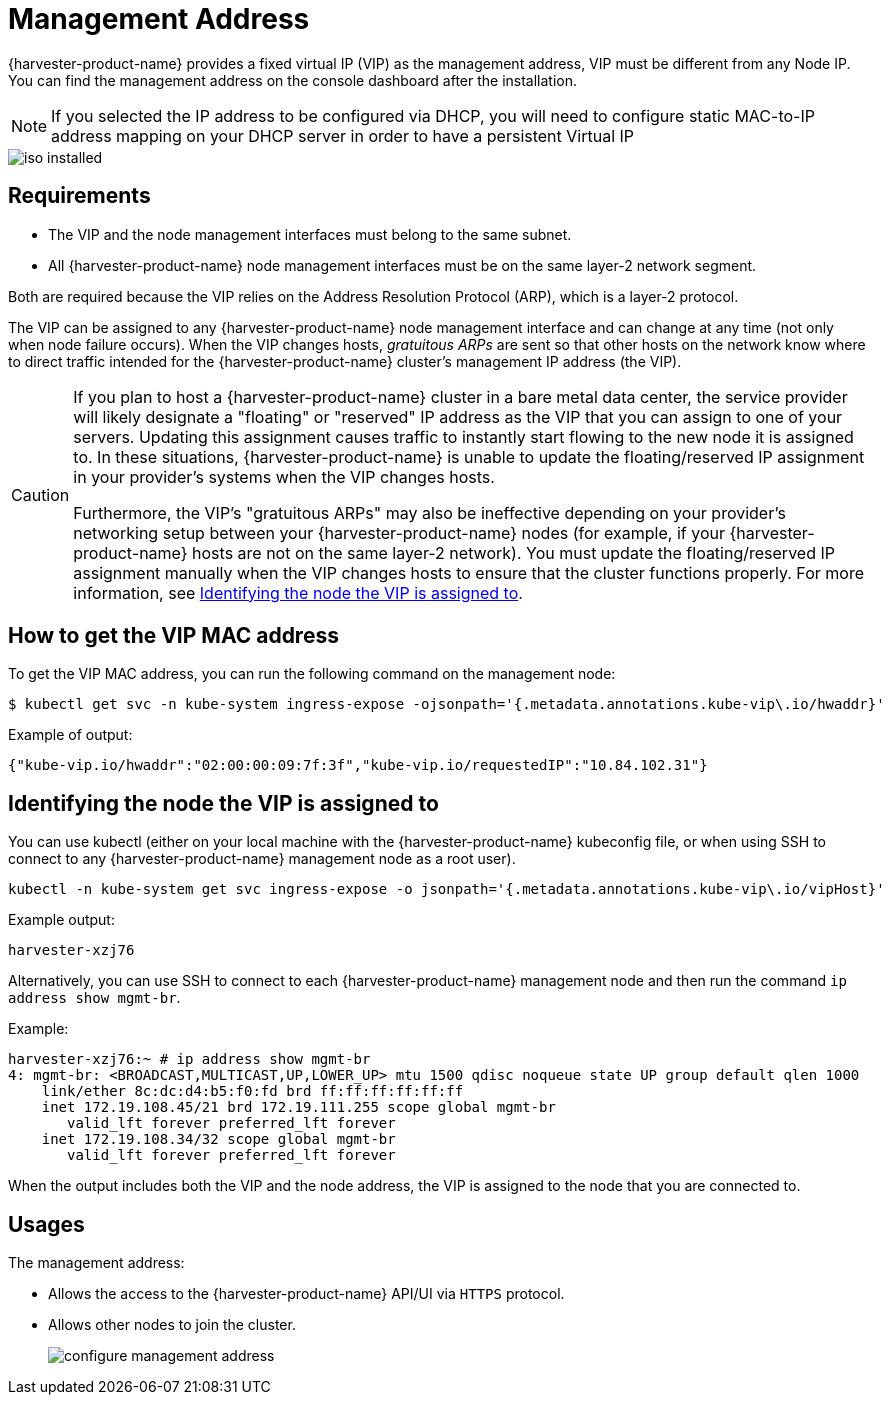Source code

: = Management Address

{harvester-product-name} provides a fixed virtual IP (VIP) as the management address, VIP must be different from any Node IP. You can find the management address on the console dashboard after the installation.

[NOTE]
====

If you selected the IP address to be configured via DHCP, you will need to configure static MAC-to-IP address mapping on your DHCP server in order to have a persistent Virtual IP
====

image::install/iso-installed.png[]

== Requirements

* The VIP and the node management interfaces must belong to the same subnet.
* All {harvester-product-name} node management interfaces must be on the same layer-2 network segment.

Both are required because the VIP relies on the Address Resolution Protocol (ARP), which is a layer-2 protocol.

The VIP can be assigned to any {harvester-product-name} node management interface and can change at any time (not only when node failure occurs). When the VIP changes hosts, _gratuitous ARPs_ are sent so that other hosts on the network know where to direct traffic intended for the {harvester-product-name} cluster's management IP address (the VIP).

[CAUTION]
====

If you plan to host a {harvester-product-name} cluster in a bare metal data center, the service provider will likely designate a "floating" or "reserved" IP address as the VIP that you can assign to one of your servers. Updating this assignment causes traffic to instantly start flowing to the new node it is assigned to. In these situations, {harvester-product-name} is unable to update the floating/reserved IP assignment in your provider's systems when the VIP changes hosts.

Furthermore, the VIP's "gratuitous ARPs" may also be ineffective depending on your provider's networking setup between your {harvester-product-name} nodes (for example, if your {harvester-product-name} hosts are not on the same layer-2 network). You must update the floating/reserved IP assignment manually when the VIP changes hosts to ensure that the cluster functions properly. For more information, see <<Identifying the node the VIP is assigned to,Identifying the node the VIP is assigned to>>.
====

== How to get the VIP MAC address

To get the VIP MAC address, you can run the following command on the management node:

[,shell]
----
$ kubectl get svc -n kube-system ingress-expose -ojsonpath='{.metadata.annotations.kube-vip\.io/hwaddr}'
----

Example of output:

[,json]
----
{"kube-vip.io/hwaddr":"02:00:00:09:7f:3f","kube-vip.io/requestedIP":"10.84.102.31"}
----

== Identifying the node the VIP is assigned to

You can use kubectl (either on your local machine with the {harvester-product-name} kubeconfig file, or when using SSH to connect to any {harvester-product-name} management node as a root user).

[,console]
----
kubectl -n kube-system get svc ingress-expose -o jsonpath='{.metadata.annotations.kube-vip\.io/vipHost}'
----

Example output:

[,console]
----
harvester-xzj76
----

Alternatively, you can use SSH to connect to each {harvester-product-name} management node and then run the command `ip address show mgmt-br`.

Example:

[,console]
----
harvester-xzj76:~ # ip address show mgmt-br
4: mgmt-br: <BROADCAST,MULTICAST,UP,LOWER_UP> mtu 1500 qdisc noqueue state UP group default qlen 1000
    link/ether 8c:dc:d4:b5:f0:fd brd ff:ff:ff:ff:ff:ff
    inet 172.19.108.45/21 brd 172.19.111.255 scope global mgmt-br
       valid_lft forever preferred_lft forever
    inet 172.19.108.34/32 scope global mgmt-br
       valid_lft forever preferred_lft forever
----

When the output includes both the VIP and the node address, the VIP is assigned to the node that you are connected to.

== Usages

The management address:

* Allows the access to the {harvester-product-name} API/UI via `HTTPS` protocol.
* Allows other nodes to join the cluster.
+
image:install/configure-management-address.png[]
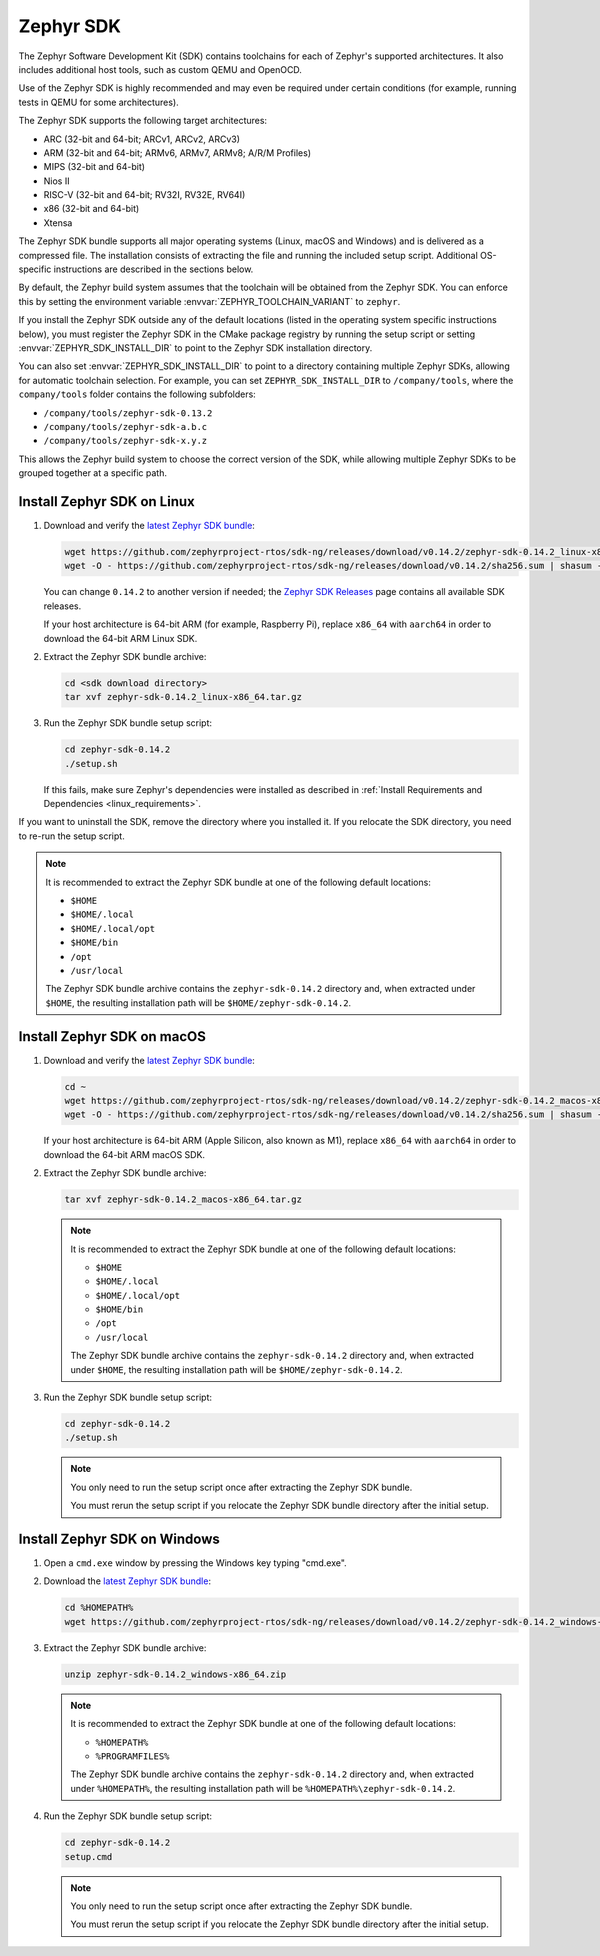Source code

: .. _toolchain_zephyr_sdk:

Zephyr SDK
##########

The Zephyr Software Development Kit (SDK) contains toolchains for each of
Zephyr's supported architectures. It also includes additional host tools, such
as custom QEMU and OpenOCD.

Use of the Zephyr SDK is highly recommended and may even be required under
certain conditions (for example, running tests in QEMU for some architectures).

The Zephyr SDK supports the following target architectures:

* ARC (32-bit and 64-bit; ARCv1, ARCv2, ARCv3)
* ARM (32-bit and 64-bit; ARMv6, ARMv7, ARMv8; A/R/M Profiles)
* MIPS (32-bit and 64-bit)
* Nios II
* RISC-V (32-bit and 64-bit; RV32I, RV32E, RV64I)
* x86 (32-bit and 64-bit)
* Xtensa

The Zephyr SDK bundle supports all major operating systems (Linux, macOS and
Windows) and is delivered as a compressed file.
The installation consists of extracting the file and running the included setup
script. Additional OS-specific instructions are described in the sections below.

By default, the Zephyr build system assumes that the toolchain will be obtained
from the Zephyr SDK. You can enforce this by setting the environment variable
:envvar:`ZEPHYR_TOOLCHAIN_VARIANT` to ``zephyr``.

If you install the Zephyr SDK outside any of the default locations (listed in
the operating system specific instructions below), you must register the Zephyr
SDK in the CMake package registry by running the setup script or setting
:envvar:`ZEPHYR_SDK_INSTALL_DIR` to point to the Zephyr SDK installation
directory.

You can also set :envvar:`ZEPHYR_SDK_INSTALL_DIR` to point to a directory
containing multiple Zephyr SDKs, allowing for automatic toolchain selection. For
example, you can set ``ZEPHYR_SDK_INSTALL_DIR`` to ``/company/tools``, where the
``company/tools`` folder contains the following subfolders:

* ``/company/tools/zephyr-sdk-0.13.2``
* ``/company/tools/zephyr-sdk-a.b.c``
* ``/company/tools/zephyr-sdk-x.y.z``

This allows the Zephyr build system to choose the correct version of the SDK,
while allowing multiple Zephyr SDKs to be grouped together at a specific path.

.. _toolchain_zephyr_sdk_install_linux:

Install Zephyr SDK on Linux
***************************

#. Download and verify the `latest Zephyr SDK bundle`_:

   .. code-block:: bash

      wget https://github.com/zephyrproject-rtos/sdk-ng/releases/download/v0.14.2/zephyr-sdk-0.14.2_linux-x86_64.tar.gz
      wget -O - https://github.com/zephyrproject-rtos/sdk-ng/releases/download/v0.14.2/sha256.sum | shasum --check --ignore-missing

   You can change ``0.14.2`` to another version if needed; the `Zephyr SDK
   Releases`_ page contains all available SDK releases.

   If your host architecture is 64-bit ARM (for example, Raspberry Pi), replace
   ``x86_64`` with ``aarch64`` in order to download the 64-bit ARM Linux SDK.

#. Extract the Zephyr SDK bundle archive:

   .. code-block:: bash

      cd <sdk download directory>
      tar xvf zephyr-sdk-0.14.2_linux-x86_64.tar.gz

#. Run the Zephyr SDK bundle setup script:

   .. code-block:: bash

      cd zephyr-sdk-0.14.2
      ./setup.sh

   If this fails, make sure Zephyr's dependencies were installed as described
   in :ref:`Install Requirements and Dependencies <linux_requirements>`.

If you want to uninstall the SDK, remove the directory where you installed it.
If you relocate the SDK directory, you need to re-run the setup script.

.. note::
   It is recommended to extract the Zephyr SDK bundle at one of the following
   default locations:

   * ``$HOME``
   * ``$HOME/.local``
   * ``$HOME/.local/opt``
   * ``$HOME/bin``
   * ``/opt``
   * ``/usr/local``

   The Zephyr SDK bundle archive contains the ``zephyr-sdk-0.14.2`` directory and, when
   extracted under ``$HOME``, the resulting installation path will be
   ``$HOME/zephyr-sdk-0.14.2``.

.. _toolchain_zephyr_sdk_install_macos:

Install Zephyr SDK on macOS
***************************

#. Download and verify the `latest Zephyr SDK bundle`_:

   .. code-block:: bash

      cd ~
      wget https://github.com/zephyrproject-rtos/sdk-ng/releases/download/v0.14.2/zephyr-sdk-0.14.2_macos-x86_64.tar.gz
      wget -O - https://github.com/zephyrproject-rtos/sdk-ng/releases/download/v0.14.2/sha256.sum | shasum --check --ignore-missing

   If your host architecture is 64-bit ARM (Apple Silicon, also known as M1), replace
   ``x86_64`` with ``aarch64`` in order to download the 64-bit ARM macOS SDK.

#. Extract the Zephyr SDK bundle archive:

   .. code-block:: bash

      tar xvf zephyr-sdk-0.14.2_macos-x86_64.tar.gz

   .. note::
      It is recommended to extract the Zephyr SDK bundle at one of the following
      default locations:

      * ``$HOME``
      * ``$HOME/.local``
      * ``$HOME/.local/opt``
      * ``$HOME/bin``
      * ``/opt``
      * ``/usr/local``

      The Zephyr SDK bundle archive contains the ``zephyr-sdk-0.14.2`` directory and, when
      extracted under ``$HOME``, the resulting installation path will be
      ``$HOME/zephyr-sdk-0.14.2``.

#. Run the Zephyr SDK bundle setup script:

   .. code-block:: bash

      cd zephyr-sdk-0.14.2
      ./setup.sh

   .. note::
      You only need to run the setup script once after extracting the Zephyr SDK bundle.

      You must rerun the setup script if you relocate the Zephyr SDK bundle directory after
      the initial setup.

.. _toolchain_zephyr_sdk_install_windows:

Install Zephyr SDK on Windows
*****************************

#. Open a ``cmd.exe`` window by pressing the Windows key typing "cmd.exe".

#. Download the `latest Zephyr SDK bundle`_:

   .. code-block:: console

      cd %HOMEPATH%
      wget https://github.com/zephyrproject-rtos/sdk-ng/releases/download/v0.14.2/zephyr-sdk-0.14.2_windows-x86_64.zip

#. Extract the Zephyr SDK bundle archive:

   .. code-block:: console

      unzip zephyr-sdk-0.14.2_windows-x86_64.zip

   .. note::
      It is recommended to extract the Zephyr SDK bundle at one of the following
      default locations:

      * ``%HOMEPATH%``
      * ``%PROGRAMFILES%``

      The Zephyr SDK bundle archive contains the ``zephyr-sdk-0.14.2`` directory and, when
      extracted under ``%HOMEPATH%``, the resulting installation path will be
      ``%HOMEPATH%\zephyr-sdk-0.14.2``.

#. Run the Zephyr SDK bundle setup script:

   .. code-block:: console

      cd zephyr-sdk-0.14.2
      setup.cmd

   .. note::
      You only need to run the setup script once after extracting the Zephyr SDK bundle.

      You must rerun the setup script if you relocate the Zephyr SDK bundle directory after
      the initial setup.

.. _latest Zephyr SDK bundle: https://github.com/zephyrproject-rtos/sdk-ng/releases
.. _Zephyr SDK Releases: https://github.com/zephyrproject-rtos/sdk-ng/releases
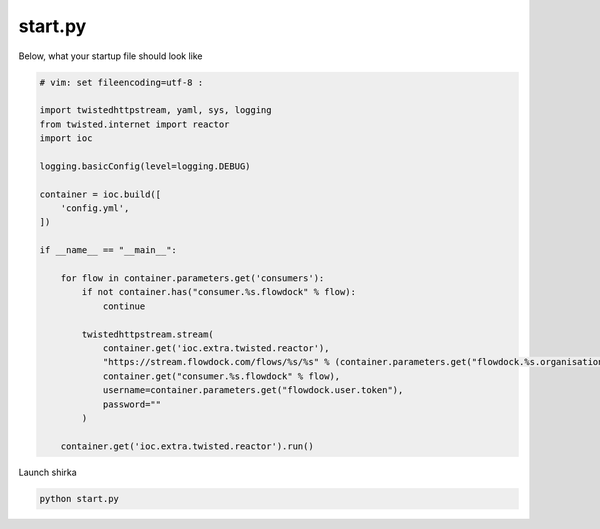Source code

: start.py
========

Below, what your startup file should look like

.. code-block:: python

    # vim: set fileencoding=utf-8 :

    import twistedhttpstream, yaml, sys, logging
    from twisted.internet import reactor
    import ioc

    logging.basicConfig(level=logging.DEBUG)

    container = ioc.build([
        'config.yml',
    ])

    if __name__ == "__main__":

        for flow in container.parameters.get('consumers'):
            if not container.has("consumer.%s.flowdock" % flow):
                continue

            twistedhttpstream.stream(
                container.get('ioc.extra.twisted.reactor'),
                "https://stream.flowdock.com/flows/%s/%s" % (container.parameters.get("flowdock.%s.organisation" % flow), flow),
                container.get("consumer.%s.flowdock" % flow),
                username=container.parameters.get("flowdock.user.token"),
                password=""
            )

        container.get('ioc.extra.twisted.reactor').run()


Launch shirka

.. code-block:: bash

    python start.py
__________
* **Problem statement**:
On how many lines of the data does the word "parameters" appear? Only the number is wanted.

* **Exercise output**:
3